Friday, March 27, 2009

Where the Fruit Is

This morning on the Federal Web 2.0 Virtual Webinar – The Rise of NOAA’s Goverati – different aspects and benefits of social networking were considered. At one point, the notion of “collective output” or “combined input” was mentioned. I did a little research on "collective intelligence" and found some sources on the subject including "The Wisdom of Crowds" which mentions Sir Francis Galton's (half cousin of Darwin) "surprise that the crowd at a county fair accurately guessed the weight of an ox when their individual guesses were averaged (the average was closer to the ox's true butchered weight than the estimates of most crowd members, and also closer than any of the separate estimates made by cattle experts)" (wiki page).

I found this to be particularly interesting in the context of Twitter. Obviously, Twitter as a site is only as rich as the collective output that is poured into it. And I believe it lives up to the adage “you only out what you put in” in the truest sense of the phase. My organization, Computech, started a Twitter site because we found the benefits pretty indisputable – better conversations with others in our niche and the industry as a whole, a way to keep abreast of all of the rapid fire daily news – just to name a few.

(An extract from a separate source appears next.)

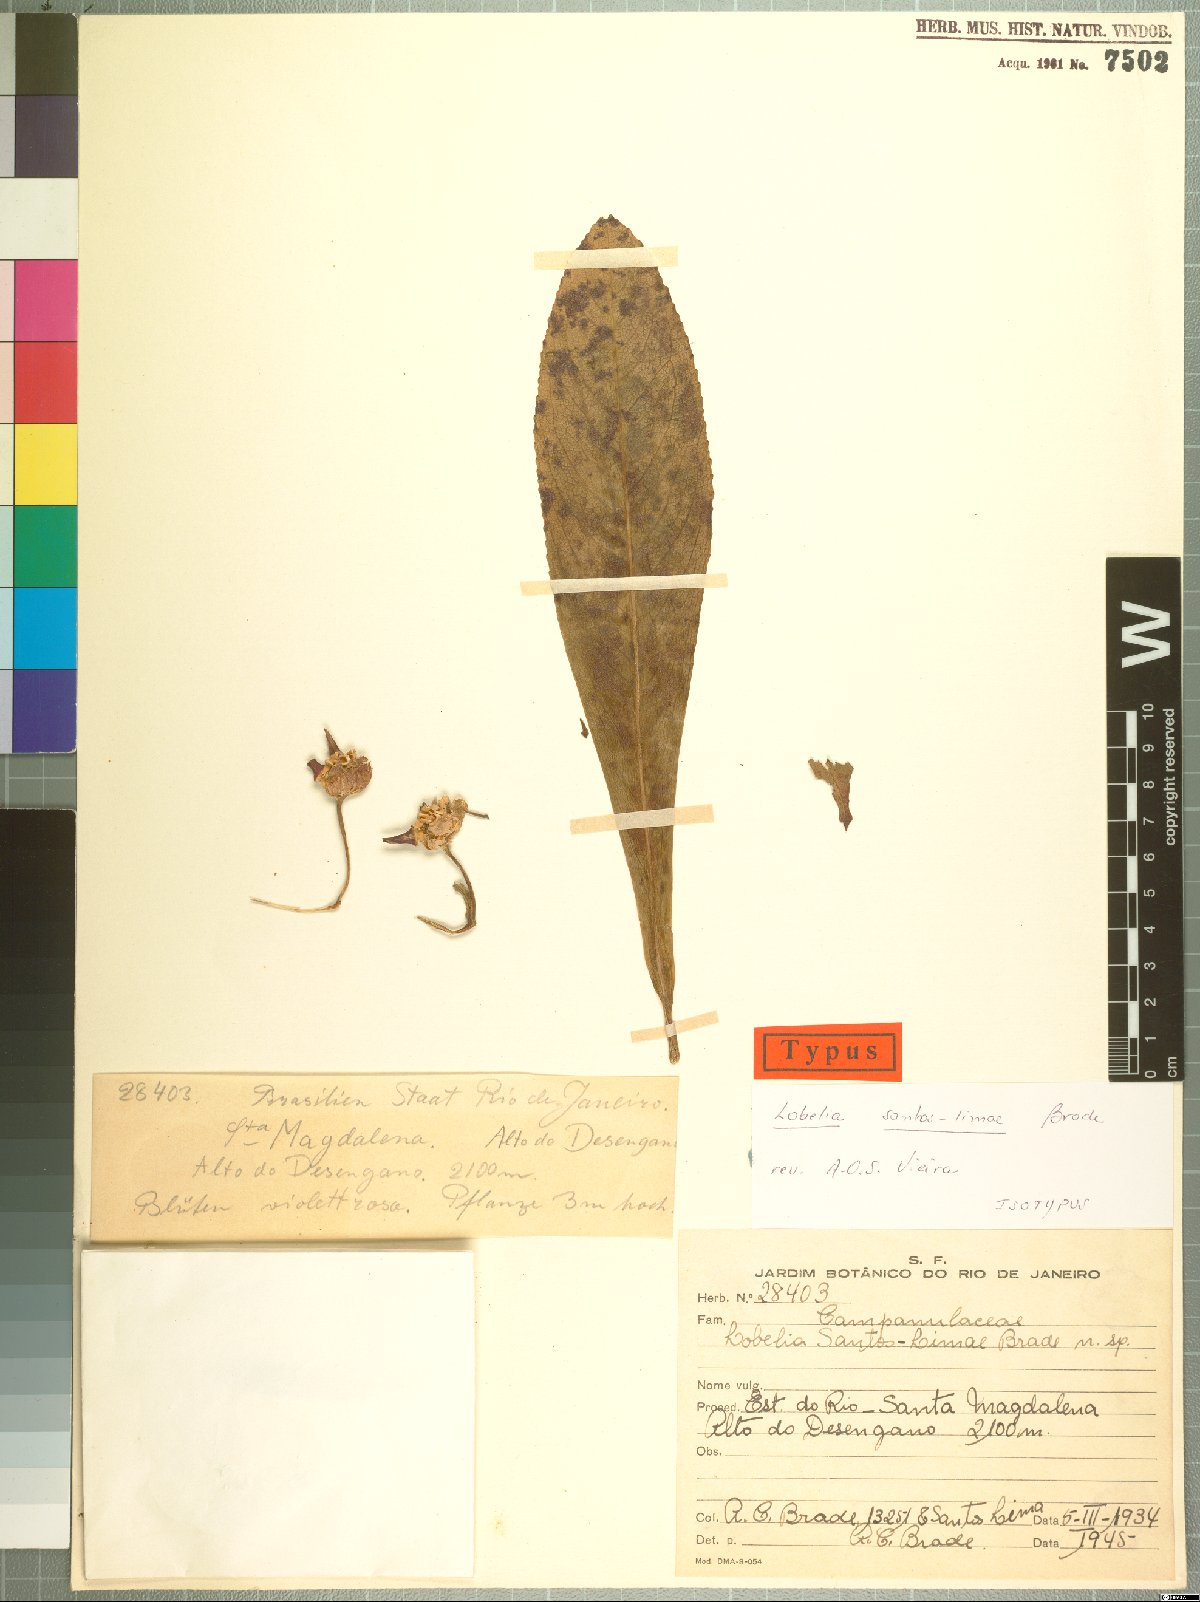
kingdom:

But when I think about Twitter being a resource to collectively get a better result, what I am starting to see is while Twitter has capabilities being dreamed up in every possible way – the way that it will offer the greatest contribution – will result from what people do with it above and beyond their tweets. In other words, the organizations - or grass roots initiatives - or even just thought leadership with action that will be spurred from it. In my mind, this is where the fruit is.